Multiple enzymatic functions of sirtuins. Sirtuins are a family of NAD⁺-dependent enzymes. SIRT1, SIRT2, SIRT4, and SIRT6 display deacylase activity. SIRT3 exhibits decrotonylase activity. SIRT4 and SIRT6 exhibit ADP-ribosyl transferase activity. SIRT5 is a cofactor in the desuccinylation and demalonylation of target proteins. SIRT7 show desuccinylase activity.

Figure 2.

Structure and subcellular localization of human sirtuins. The positions of the amino acid are indicated on each schematic. Domains are shown in different colors.

Figure 3.

Mechanisms of action that regulate sirtuin expression.
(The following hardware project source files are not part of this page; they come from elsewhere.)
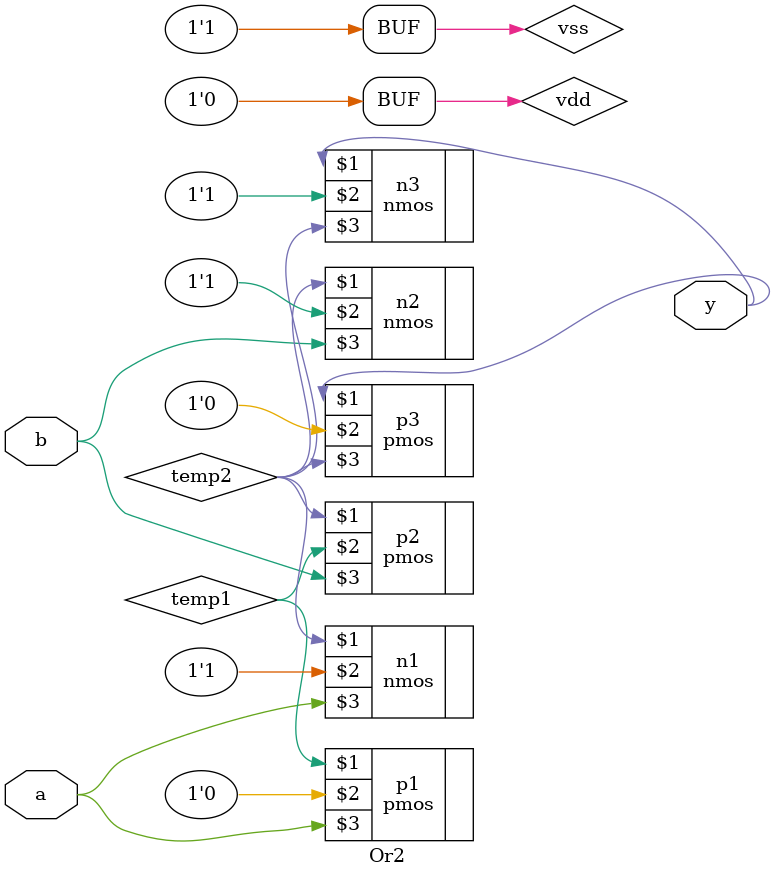
<source format=v>
`timescale 1ns / 1ps

module Or2(
    input a,b,
    output y
    );
    
    wire temp1, temp2;
    
    supply0 vdd;
    supply1 vss;
    //OR section
    //NOR section
    //Pmos section
    pmos p1 (temp1, vdd, a);
    pmos p2 (temp2, temp1, b);
    //Nmos section
    nmos n1 (temp2,vss,a);
    nmos n2 (temp2,vss,b);
    //Not section
    pmos p3 (y, vdd, temp2);
    nmos n3 (y,vss, temp2);
    
    
endmodule

</source>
The regulatory mechanisms of sirtuin expression include transcriptional regulation and post-transcriptional regulation.

Figure 4.

Post-translational modifications of sirtuins. Sirtuins can be affected by post-translational modifications, including phosphorylation, ubiquitination, SUMOylation, methylation, acetylation, O-GlcNAcylation, S-nitrosylation, and S-glutathionylation.

Figure 5.

Mitochondrial quality control. (A) Mitochondrial biogenesis. Once activated by either deacetylation or phosphorylation, proliferator-activated receptor γ coactivator 1α (PGC-1α) triggers the activation of the nuclear respiratory factors (NRFs)/mitochondrial transcription factor A (TFAM) pathway, promoting mitochondrial biogenesis. (B) Mitophagy. The phosphatase and tensin homolog-induced putative protein kinase 1 (PINK1)/Parkin-mediated mitophagy pathway is involved in the formation of autophagosomes. (C) Mitochondrial dynamics. Mitochondrial fission is regulated by dynamin-related protein 1 (DRP1) and fission protein 1 (FIS1), whereas mitochondrial fusion is modulated by mitofusin (MFN) 1/2 and optic atrophy 1 (OPA1). (D) Mitochondrial unfolded protein response. Molecular chaperones and proteases mediate the degradation or refolding of misfolded/unfolded mitochondrial proteins.

Figure 6.

Sirtuin-mediated mitochondrial quality control in neurodegeneration. SIRT1 catalyzes the deacetylation of proliferator-activated receptor γ coactivator 1α (PGC-1α), AMP-activated protein kinase (AMPK), forkhead box class O3 (FOXO3), mitofusin (MFN), signal transducer and activator of transcription 3 (STAT3), and endothelial nitric oxide synthase (eNOS) and participates in mitochondrial quality control. PINK1/Parkin pathway-mediated mitophagy is activated by either the SIRT1/FOXO3 axis or SIRT3. Additionally, SIRT2 is involved in mitochondrial fission by regulating DRP1 via the SIRT2/mitogen-activated protein kinase kinase-1 (MEK1)/extracellular signal-regulated kinase (ERK)/dynamin-related protein 1 (DRP1) and SIRT2/serine/threonine-protein kinase AKT1/DRP1 pathways. Autophagy protein (ATG) 5/32-mediated mitophagy is regulated by SIRT2. SIRT3 deacetylates HSP10 and Lon proteases and regulates mitochondrial unfolded protein response (mtUPR). Liver kinase B (LKB), mitochondrial transcription factor A (TFAM), FOXO3, and optic atrophy type 1 (OPA1) have been identified as SIRT3 substrates. Additionally, SIRT4 modulates mitochondrial dynamics by regulating OPA1.